Os bastidores da Lei Henry Borel
Há cerca de um mês o Senado Federal aprovou, por unanimidade, o Projeto de Lei (PL) 1.360/2021, que ficou conhecido como Lei Henry Borel. O novo regulamento criou mecanismos para a prevenção e o enfrentamento da violência doméstica e familiar contra crianças e adolescentes de todo o país. Além disso, o novo dispositivo visa ampliar a sensação de segurança para pais ou responsáveis. Será que deu certo?
Para quem não lembra do caso, é importante contextualizar que Henry Borel foi morto em março de 2021, com apenas quatro anos. Segundo as investigações da Polícia Civil, os responsáveis pelo ato de violência contra a criança foi o ex-vereador do Rio de Janeiro, Jairo dos Santos Souza Junior, mais conhecido como Jairinho, e a mãe do garoto, Monique Medeiros.
Não quero aqui questionar o fato de que os ilustres senadores federais aprovaram um PL importantíssimo e que vai garantir direitos básicos daqueles que serão o futuro da nação - longe de mim qualquer alusão mal feita que vá neste sentido. Tampouco desejo minimizar o sofrimento de familiares que perderam seus entes queridos – crianças e adolescentes – em decorrência da extrema violência que acontece de Norte a Sul, de Leste a Oeste do Brasil.
Entretanto, não te ocorre uma fagulha de curiosidade, um espasmo de espanto ou uma nesga de dúvida ao refletir sobre a brevidade na criação da lei? Foi preciso acontecer a morte de uma criança de classe média alta, enteada de uma figura pública e moradora da Barra da Tijuca (bairro nobre do Rio de Janeiro) para que o direito à vida das nossas crianças fosse respeitado?
De acordo com dados do Fundo das Nações Unidas para a Infância (Unicef), entre 2016 e 2020, 35 mil crianças e adolescentes de até 19 anos foram mortas de forma violenta no Brasil – uma média de 7 mil por ano. Entre as vítimas estava Miguel Otávio de apenas cinco anos, lembra dele? Uma criança cheia de vida que caiu do nono andar de um prédio de luxo no Recife, em Pernambuco, enquanto sua mãe passeava com o cachorro da patroa, Sarí Corte Real.
Da mesma forma, mortes como as do estudante João Pedro Mattos Pinto, de 14 anos, em maio de 2020, e da menina Ágatha Vitória Sales Félix, em setembro de 2019, ambas no Rio de Janeiro, causaram revolta e comoção na população. No entanto, não vi nenhum movimento parlamentar ou projeto de lei que defendesse ou ampliasse os direitos à vida de crianças e adolescentes que vivem em territórios de risco.
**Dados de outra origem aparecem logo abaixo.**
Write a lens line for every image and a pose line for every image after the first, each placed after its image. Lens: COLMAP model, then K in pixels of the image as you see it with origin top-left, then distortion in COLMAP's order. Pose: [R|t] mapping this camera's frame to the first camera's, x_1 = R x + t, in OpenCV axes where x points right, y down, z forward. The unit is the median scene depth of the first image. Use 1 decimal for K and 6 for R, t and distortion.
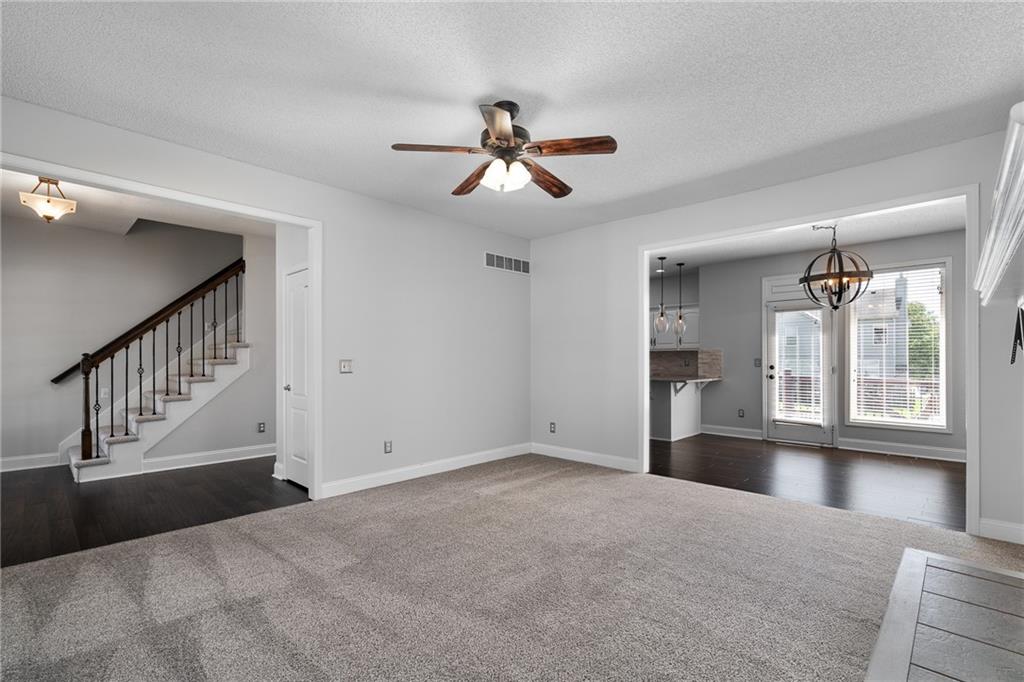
lens RADIAL K [[466.9, 0, 510.4], [0, 466.9, 360.4], [0, 0, 1]] dist [-0.001600, 0.000025]
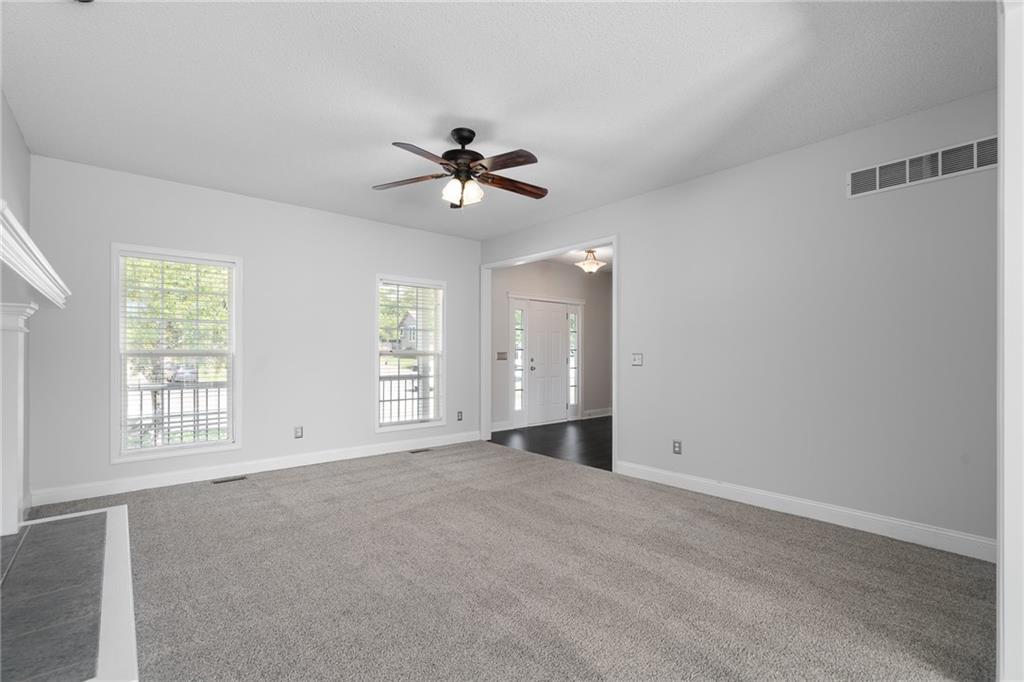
lens RADIAL K [[461.5, 0, 508.9], [0, 461.5, 347.5], [0, 0, 1]] dist [-0.001692, 0.000487]
pose [[-0.086976, -0.013519, -0.996119, 0.688214], [-0.008903, 0.999879, -0.012792, 0.002088], [0.996171, 0.007756, -0.087086, 0.752143]]
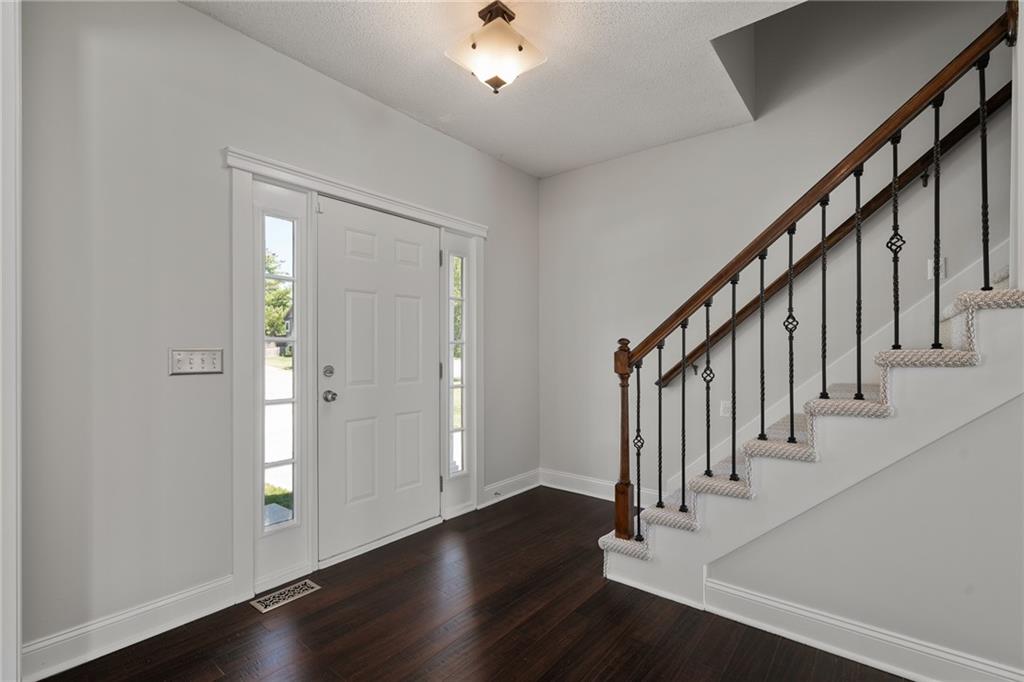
lens RADIAL K [[461.5, 0, 508.9], [0, 461.5, 347.5], [0, 0, 1]] dist [-0.001692, 0.000487]
pose [[0.101865, -0.007194, -0.994772, -0.417159], [-0.003473, 0.999965, -0.007587, -0.000794], [0.994792, 0.004228, 0.101836, 0.856094]]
A essa altura você já deve imaginar os por quês, certo?
Contudo, acho que vale a pena ressaltar a ideia de que crianças como João Pedro e Ágatha são invisibilizadas pelo estado brasileiro desde que chegam a este mundo. Infelizmente, são as nossas crianças que morrem com tiro de armamento da polícia em ações pacificadoras violentas. São elas quem sentem o ardido da bala perdida perfurando o tórax, pulmão e paredes do intestino quando cometem o infeliz engano de brincar feito crianças no quintal de casa.
Mesmo com todo o avanço tecnológico e o alarde que se faz por meio das redes sociais, as mortes de crianças e adolescentes inocentes não foram capazes de colocar deputados, senadores e magistrados para repensar a rede de proteção social delas. Segundo o 15º Anuário Brasileiro de Segurança Pública, realizado em julho de 2021, cerca de 2.337 crianças e adolescentes foram vítimas de Morte Violenta Intencional (MVI) durante os primeiros semestres de 2019, 2020 e 2021.
O meu raciocínio não é ser contrário à Lei Henry Borel, mas luto para que o senso de justiça e equidade prevaleça, em memória a todas as vidas que, precocemente, foram dizimadas. Depois da aprovação desta lei – que já foi um passo enorme – eu me perguntei diversas vezes qual era realmente o significado dela para os pais, amigos e parentes de Miguel Otávio, João Pedro, Ágatha Vitória e de outras vítimas.
Sei que nada trará essas crianças de volta ao seio familiar, mas pra quem fica, luta, resiste e precisa provar que não houve intenção de morte (autoextermínio), ou ainda, que ninguém se colocou em risco diante da linha de tiro propositadamente, ter o nome do ente querido estampado em uma lei nacional faria toda diferença. Não acha?
Você pode chamar do que quiser: mimimi, vitimismo, “encheção de saco”, pagamento de dívida social ou até de racismo estrutural. Porém, a única certeza que tenho depois de tudo isso é saber que alguns vendem o ingresso para o circo, outros optam por ser palhaço, o equilibrista ou o homem cuspidor de fogo nesse picadeiro chamado Brasil.